Basically the same, but using base-$3$

Exponents are all base ten. Also, $N_{10}$ is base ten. All other numbers are base three. In what follows, each step where an additional factor is factored out, the factorization is justified because the large power of $2$ dividing $720!$ implies that the rightmost factor (with the overbrace) has an even number of $1$s.

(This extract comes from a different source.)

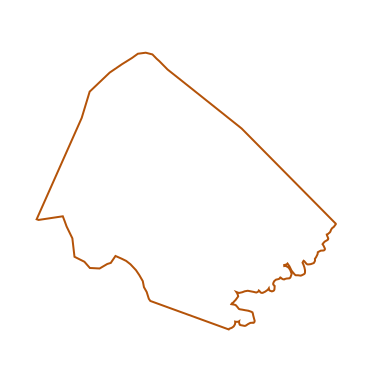 outline of Mongomoyen, Wele-Nzás, Equatorial Guinea, rotated 281°
{"feature_id": "11065452B2915005607236", "entity_name": "Mongomoyen", "entity_type": "district", "adm_level": 2, "iso_a3": "GNQ", "parent_name": "Equatorial Guinea", "parent_adm1": "Wele-Nzás", "projection": "robinson", "projection_center": [11.002, 1.641], "detail": "fine", "context": "isolated", "style": "outline", "palette": "amber", "viewbox_px": 384, "rotation_deg": 281, "n_neighbors": 0, "source": "geoboundaries", "source_scale": "gbopen_adm2", "svg_char_len": 4300}
<svg xmlns="http://www.w3.org/2000/svg" viewBox="0 0 384 384"><g transform="rotate(281 192 192)"><path d="M135.6,44.7L135.3,46.7L143.5,69.8L139.2,72.5L134.2,75.5L123.7,83.4L106.0,89.0L103.0,99.7L97.9,106.3L98.2,108.0L98.4,109.6L99.3,115.9L105.2,122.6L106.9,125.8L114.6,129.1L113.1,135.7L111.8,140.5L109.3,145.4L104.6,151.9L100.4,156.1L95.1,160.7L89.4,163.0L85.2,166.6L78.9,170.0L77.1,171.9L64.1,254.3L64.9,254.7L66.1,256.7L66.3,256.9L66.4,257.1L67.9,258.5L68.3,258.6L68.5,258.8L70.0,259.3L70.3,259.4L70.5,259.4L71.8,259.4L72.1,259.3L72.4,259.3L73.0,259.1L73.0,259.4L73.0,259.9L73.3,261.6L73.5,262.0L73.7,262.5L74.1,262.9L73.7,262.9L73.4,263.0L73.1,263.0L71.8,263.6L71.6,263.7L71.3,263.9L71.0,264.1L71.0,264.3L70.8,264.4L70.8,264.7L70.6,265.0L70.6,265.4L70.6,268.8L70.6,269.1L70.7,269.5L70.8,269.8L71.0,270.0L71.1,270.3L73.1,272.3L74.7,274.3L75.1,276.1L75.2,276.8L75.3,276.8L75.3,277.0L75.5,277.3L75.7,277.6L75.8,277.7L75.8,277.8L76.1,277.9L76.4,278.1L76.5,278.1L77.0,278.1L77.3,278.1L77.5,278.1L79.3,277.2L82.4,275.7L84.6,274.8L84.9,274.5L85.3,274.3L85.3,274.2L85.5,273.8L85.7,273.4L86.2,270.1L86.1,269.9L86.2,269.7L86.1,266.8L86.1,263.7L86.0,261.4L86.2,260.3L87.7,258.6L89.1,256.8L89.1,256.6L89.3,256.4L89.3,256.1L89.4,255.8L89.4,255.6L89.5,255.4L89.4,252.1L90.3,252.4L91.2,253.4L91.5,253.6L91.8,253.8L93.0,254.5L94.5,255.5L94.8,255.6L97.7,257.0L98.1,257.1L98.4,257.2L98.5,257.1L98.9,257.0L99.2,256.9L101.0,255.8L101.1,255.7L101.3,255.6L102.3,254.6L101.9,256.8L101.9,257.0L102.0,257.4L102.0,257.8L102.1,258.0L103.0,260.0L103.1,260.3L104.6,262.7L105.7,265.6L105.7,271.5L105.6,273.6L105.6,273.9L105.6,274.3L105.8,274.6L106.0,274.9L106.1,275.1L106.8,275.9L107.0,276.0L107.4,276.3L107.6,276.4L107.8,276.4L108.0,276.4L107.9,276.7L107.9,276.8L106.7,278.2L106.5,278.6L106.4,278.8L106.3,279.0L106.3,279.5L106.3,279.8L106.3,280.0L106.5,280.4L106.6,280.8L107.8,282.4L107.9,282.5L108.0,282.7L110.3,284.9L110.6,285.0L110.8,285.3L112.1,285.8L111.1,286.2L110.7,286.5L110.3,286.7L110.1,287.2L109.9,287.6L109.8,288.6L109.8,288.9L109.7,289.3L109.8,289.4L109.8,289.6L110.0,289.9L110.1,290.2L110.5,290.8L110.8,291.0L111.1,291.3L111.6,291.4L112.0,291.5L114.7,291.2L115.0,291.1L115.3,291.1L115.4,290.9L115.6,290.9L115.7,290.6L116.0,290.4L116.6,289.5L117.3,289.2L118.8,289.3L120.3,289.8L122.0,291.2L122.3,291.9L123.1,293.7L123.3,293.9L123.5,294.2L123.6,294.3L123.7,294.5L124.0,294.5L124.9,294.9L125.0,295.1L123.9,297.2L123.9,297.3L123.8,297.7L123.7,298.2L123.8,298.7L123.9,299.2L124.0,299.2L125.1,301.3L125.7,303.6L125.8,303.6L126.0,304.1L126.2,304.4L126.3,304.5L126.6,304.7L127.0,304.9L130.2,305.4L130.3,305.4L130.7,305.3L131.0,305.2L133.9,303.5L134.1,303.3L134.3,303.2L136.1,301.4L136.3,300.9L136.6,300.5L137.2,298.3L137.2,298.1L137.2,297.7L137.2,297.3L137.1,297.2L136.9,296.7L137.9,296.4L138.8,298.4L139.2,298.8L139.5,299.1L140.0,299.4L139.8,299.6L137.7,301.8L133.8,304.7L133.7,304.9L133.5,305.0L130.5,308.7L130.3,309.2L130.1,309.6L130.1,310.1L130.2,310.6L130.5,312.0L130.6,314.2L130.6,314.3L130.6,314.5L130.8,314.8L130.9,315.1L131.0,315.2L131.0,315.4L132.7,317.6L133.0,317.8L133.3,318.1L133.8,318.2L134.2,318.3L136.2,318.0L136.4,317.9L136.7,317.9L139.5,316.7L142.2,315.1L142.3,315.0L143.7,314.0L145.4,314.5L145.8,314.7L145.5,315.4L143.4,318.0L143.2,318.5L143.0,318.9L143.0,319.0L143.0,319.4L143.1,319.9L143.1,320.0L143.8,322.2L143.9,322.4L144.0,322.6L145.2,324.6L145.3,324.7L145.4,324.9L145.6,325.0L145.9,325.3L146.0,325.3L147.6,325.8L148.0,325.8L148.4,325.8L148.5,325.8L149.8,325.4L151.4,326.1L151.5,326.2L154.8,327.1L155.1,327.1L155.4,327.1L156.9,327.0L157.8,328.1L159.0,329.6L159.6,332.0L159.8,332.5L160.0,332.8L160.3,333.0L160.5,333.2L160.8,333.3L161.1,333.3L161.4,333.4L161.5,333.3L161.9,333.1L162.2,333.0L164.6,331.2L165.7,330.1L166.6,330.5L168.6,331.7L170.7,334.1L170.9,334.2L171.1,334.4L171.3,334.4L171.5,334.6L171.9,334.6L172.2,334.6L172.4,334.6L172.6,334.4L172.8,334.4L175.3,332.7L176.0,332.4L176.4,333.0L176.6,333.3L176.9,333.6L178.8,335.1L179.2,335.2L179.5,335.4L181.1,335.6L183.0,336.3L184.8,337.8L185.0,338.0L185.3,338.1L187.6,339.2L187.8,339.2L188.0,339.3L188.3,339.2L263.8,228.6L290.9,176.7L291.8,175.0L307.6,144.6L314.2,135.0L316.1,131.8L319.5,126.9L319.9,120.0L317.4,112.5L312.0,107.4L304.1,98.9L293.5,88.4L271.0,72.4L243.7,69.6L135.6,44.7Z" fill="none" stroke="#b45309" stroke-width="2"/></g></svg>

$$\begin{align} (10)^{4320} &=(1000000)^{720}\\ &=729_{10}^{720}\\ &>720_{10}!\\ &=3_{10}^x-3_{10}^y\\ &=(10)^x-(10)^y\\ &=\overbrace{2\cdots2}^{x-y}\overbrace{0\cdots0}^y\\ &=2(10)^y\overbrace{11\cdots11}^{x-y}\\ &=2(10)^y(11)\overbrace{0101\cdots0101}^{x-y}\\ &=2(10)^y(11)(101)\overbrace{00010001\cdots00010001}^{x-y}\\ &=2(10)^y(11)(101)(10001)\overbrace{0000000100000001\cdots0000000100000001}^{x-y}\\ &=\cdots\\ &=2(10)^y(11)(101)(10001)\cdots(\overbrace{10\cdots01}^{8193})\overbrace{0\cdots1\cdots0\cdots1}^{x-y}\\ &>\overbrace{10\cdots01}^{8193}\\ &>\overbrace{10\cdots00}^{8193}\\ &=(10)^{8182} \end{align}$$

Let's write $n=x-y$. If $720!=3^x-3^y=3^y(3^n-1)$, then $3^n-1$ is divisible by the primes $17$, $31$, $43$, and $79$ (among others, of course). As it happens, $3$ is a primitive root for those primes. This means that $n$ is divisible by $16$, $30$, $42$, and $78$, hence by the lcm of these, or

$$16\cdot15\cdot7\cdot39=65{,}520$$

But this is vastly larger than $\log_3(720!)\approx3660$. Thus $720!$ is not the difference of two powers of $3$.